Another great breakfast – sets you up for a good day’s work.

Today was going to be the last day of my stay, although I didn’t realize that we were that close to applying lacquer – which would have to cure for a week, meaning that there was very little I could do to further the progress. And there was no point in paying money to watch lacquer cure.

We started by cutting some purfling strips on a neat little miniature table saw, used for cutting sheets (5” X 5”) of paua (abalone glued into a sheet).

A miniture Table Saw

The teflon strips that I’ve mentioned earlier were pulled out of the border surrounding the guitar body, and the abalone strips were crushed into the cavity. The strips were glued in place with cyanoacetate glue and accelerator. Then came sanding them flush with the surface of the guitar top, with sandpaper backed by a hardwood block. Sounds easy, but that took a lot of elbow grease – abalone is a lot harder than wood. After that, I was given a razor blade and shown how to scrape the binding. That’s also harder to do than you would think and it took a long time. Dave gave it a final swipe with the razorblade – he has titanium fingers due to his proximity to the aliens that fool around with super-gravity – see Tuesday’s progress – and the binding was pronounced clean enough for spraying with lacquer. “The devil is in the details” as Dave says, and the clean white binding really sets off the cocobolo.

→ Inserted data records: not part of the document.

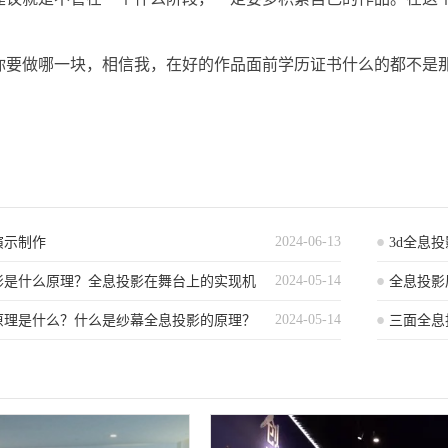
你要做哪一块，相信我，在好的作品面前学历证书什么的都不是
2024-06-13
演示制作
3d全息
2024-05-14
影是什么原理？全息投影在舞台上的实现机
全息投影
2024-05-14
原理是什么？什么是纱幕全息投影的原理？
少？
三面全息
理何在？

So it was off to the spray booth and the first of nine coats was applied. When the spray hits the surface it doesn’t take long to dry, but this surface is slippery so the first coat is thinner than subsequent ones. Once the nine coats have been applied the lacquer has to cure for a week which means there’s nothing more I could do, except discuss a schedule for the remaining work. So that I did, and left to go back home.